Möglichst alle mitzunehmen heißt nicht, viele Schüler mit aller Gewalt unvorbereitet in die Gymnasiallaufbahn zu zwängen, nur, weil man es als ungerecht empfindet, dass Kinder bildungsferner Elternhäuser bis zum Eintritt in eine weiterführende Schule weniger Hilfe und damit Bildungspotential erhalten haben. Vielmehr sollten wir uns mit gleichem Nachdruck für die bestmögliche Unterstützung hoch- und untypisch begabter Kinder einsetzen. Andernfalls gefährdet die ohnehin nicht zum Besten bestellte Bildungsmotivation eine zunehmend größer werdenden Zahl über- und unterforderter Schüler. Wir vergeuden zusätzlich ein Potential an Spitzenleistung, welches dann die zukünftigen Bildungsjahrgänge finanziell besser ausstatten könnte. Natürlich können die vorgesehenen Stützpunkte der Begabtenförderung für sich allein keine optimale Förderung sicherstellen. Aber sie umschreiben eine bildungspolitische Zielstellung, die Eltern und Lehrer täglich neu ausfüllen und Bildungsbetriebe und Forschungseinrichtungen sowie gesellschaftliche Multiplikatoren flankieren können. Der erste Schritt ist getan.
Martin Klemm, Nuthetal
Zum Leserbrief „Zugang verengt“, 20.7.
Was heißt „Die Tagesform eines Sechstklässlers und die Zensuren in drei Kernfächern sollen künftig darüber entscheiden, ob jemand aufs Gymnasium gehen darf?“ Unserem Sohn passierte dies schon vor zwei Jahren. Er erlitt zu Beginn der sechsten Klasse bei einem Unfall einen Kreuzbandausriss. In Folge dessen fehlte er im ersten Schulhalbjahr einige Wochen, da er im Krankenhaus lag. Den damit verbundenen Unterrichtsausfall konnten wir nicht gleich auffangen und zu seinem Pech wurden stets, wenn er nach einigen Tagen Fehlzeit wiederkam, Kontrollarbeiten geschrieben. Am Ende des Halbjahres wurde uns dann eine Absage für die Gymnasialempfehlung erteilt, der Notendurchschnitt von 2,13 war nicht ausreichend und in den „Hauptfächern“ hatten sich durch die langen Fehlzeiten einige dreien angesammelt. Die Noten der fünften Klasse (Schnitt 2,0) wurden gar nicht erst berücksichtigt.
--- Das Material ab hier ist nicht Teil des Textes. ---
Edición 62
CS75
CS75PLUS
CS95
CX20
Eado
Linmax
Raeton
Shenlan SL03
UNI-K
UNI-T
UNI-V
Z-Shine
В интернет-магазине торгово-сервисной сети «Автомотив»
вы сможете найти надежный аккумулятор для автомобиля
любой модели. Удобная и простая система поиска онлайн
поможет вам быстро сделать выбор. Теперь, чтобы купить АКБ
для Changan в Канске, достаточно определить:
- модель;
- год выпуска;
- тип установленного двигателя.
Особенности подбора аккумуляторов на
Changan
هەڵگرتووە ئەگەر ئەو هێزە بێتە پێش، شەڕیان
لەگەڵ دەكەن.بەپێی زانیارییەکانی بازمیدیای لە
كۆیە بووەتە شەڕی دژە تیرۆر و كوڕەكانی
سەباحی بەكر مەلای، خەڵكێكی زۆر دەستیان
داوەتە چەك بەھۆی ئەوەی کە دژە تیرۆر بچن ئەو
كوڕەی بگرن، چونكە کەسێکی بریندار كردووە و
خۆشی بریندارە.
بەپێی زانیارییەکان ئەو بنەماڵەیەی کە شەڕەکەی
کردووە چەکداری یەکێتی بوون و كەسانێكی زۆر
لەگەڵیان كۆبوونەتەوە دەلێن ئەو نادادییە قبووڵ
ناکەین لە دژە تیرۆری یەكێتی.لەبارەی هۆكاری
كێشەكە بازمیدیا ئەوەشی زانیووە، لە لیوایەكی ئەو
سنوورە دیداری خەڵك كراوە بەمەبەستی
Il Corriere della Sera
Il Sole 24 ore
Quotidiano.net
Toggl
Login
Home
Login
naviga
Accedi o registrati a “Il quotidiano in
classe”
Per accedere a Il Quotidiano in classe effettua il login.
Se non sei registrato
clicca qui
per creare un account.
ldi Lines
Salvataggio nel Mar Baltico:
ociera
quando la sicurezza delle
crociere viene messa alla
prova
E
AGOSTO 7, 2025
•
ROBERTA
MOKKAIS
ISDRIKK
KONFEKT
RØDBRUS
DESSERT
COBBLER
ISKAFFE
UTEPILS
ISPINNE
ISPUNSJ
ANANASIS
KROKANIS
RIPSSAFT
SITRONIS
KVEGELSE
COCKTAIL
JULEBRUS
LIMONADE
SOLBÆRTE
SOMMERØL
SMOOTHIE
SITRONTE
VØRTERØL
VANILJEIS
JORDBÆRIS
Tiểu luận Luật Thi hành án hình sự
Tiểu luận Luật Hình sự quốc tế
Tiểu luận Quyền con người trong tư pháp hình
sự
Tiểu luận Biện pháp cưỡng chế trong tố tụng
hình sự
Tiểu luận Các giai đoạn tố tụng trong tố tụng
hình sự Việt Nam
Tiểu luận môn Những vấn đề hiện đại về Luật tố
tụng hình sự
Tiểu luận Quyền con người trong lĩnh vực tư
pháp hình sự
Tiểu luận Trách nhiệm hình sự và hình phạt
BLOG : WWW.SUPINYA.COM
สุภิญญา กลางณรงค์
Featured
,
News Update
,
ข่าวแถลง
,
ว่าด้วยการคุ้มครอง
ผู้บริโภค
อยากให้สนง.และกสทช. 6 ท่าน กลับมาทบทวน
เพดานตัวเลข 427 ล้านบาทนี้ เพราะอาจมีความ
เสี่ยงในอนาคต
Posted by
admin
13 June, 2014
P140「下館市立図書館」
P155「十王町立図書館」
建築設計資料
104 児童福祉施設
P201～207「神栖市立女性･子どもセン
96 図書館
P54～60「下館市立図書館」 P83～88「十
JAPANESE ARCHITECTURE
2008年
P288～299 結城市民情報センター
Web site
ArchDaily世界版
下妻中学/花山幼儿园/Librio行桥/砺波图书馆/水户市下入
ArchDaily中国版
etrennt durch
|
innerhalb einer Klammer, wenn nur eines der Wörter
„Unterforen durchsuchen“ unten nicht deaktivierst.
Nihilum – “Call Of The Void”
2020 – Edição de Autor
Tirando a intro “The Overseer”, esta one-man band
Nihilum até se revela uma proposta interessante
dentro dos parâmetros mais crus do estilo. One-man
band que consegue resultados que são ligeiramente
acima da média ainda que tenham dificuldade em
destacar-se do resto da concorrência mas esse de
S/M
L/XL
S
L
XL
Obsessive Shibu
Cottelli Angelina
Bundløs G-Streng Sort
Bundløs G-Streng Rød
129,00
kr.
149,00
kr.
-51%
Da ich selbst Lehrerin in einer Grundschule in Berlin bin, weiß ich, dass dort alle Schüler die Gymnasialempfehlung bis zum Notendurchschnitt von 2,3 bekommen. Ich fand die Entscheidung der Grundschule damals schon sehr unfair. Unser Sohn bewarb sich trotzdem am Gymnasium in Teltow, wurde aber abgelehnt. Das Kreuz bei der Empfehlung war an der falschen Stelle. Wir haben damals den Brief an das Schulamt verworfen und uns vielleicht zu schnell damit abgefunden, andere haben sich wahrscheinlich gleich beschwert und kamen so zu einer Gymnasialempfehlung. Unser Sohn begann an der Gesamtschule in Kleinmachnow die siebte Klasse und wollte nun zum Gymnasium wechseln, weil wir als Eltern der Schulentwicklung im Kreis Potsdam-Mittelmark skeptisch entgegen blicken, da ja zunehmend die Gymnasialen Oberstufen an den Gesamtschulen gestrichen werden. Es ist ja offiziell, dass diese in Belzig, Lehnin und Ziesar zum neuen Schuljahr wegfallen. Wir denken, dass es nur eine Frage der Zeit ist, bis auch Kleinmachnow dran kommt. Mit Beginn des zweiten Halbjahres beantragten wir deshalb einen Schulwechsel zum Immanuel-Kant-Gymnasium in Teltow. Nun bekamen wir mit Beginn der Sommerferien die Antwort auf unseren Antrag : „aus schulorganisatorischen Gründen nicht möglich“ steht darin. Der Schulleiter hat sich das letzte Zeugnis nicht mal angesehen und wir denken, dass unser Sohn mit einem Durchschnitt von 1,8 und fünf E-Kursen (=Leistungskurse) einer der besten am Gymnasium sein könnte. Warum legt man jungen Menschen, die willig sind etwas zu erreichen, solche Steine in den Weg zum Abitur? Die Wirtschaft beschwert sich ständig über unzureichend gebildete Schulabgänger, aber woher sollen sie kommen, wenn man ihnen mit Beginn der Oberschulzeit schon die Karriere verbaut? Es ist vorprogrammiert, dass die Schüler bei solchen Aussichten und Ablehnungen die Lust am Lernen verlieren.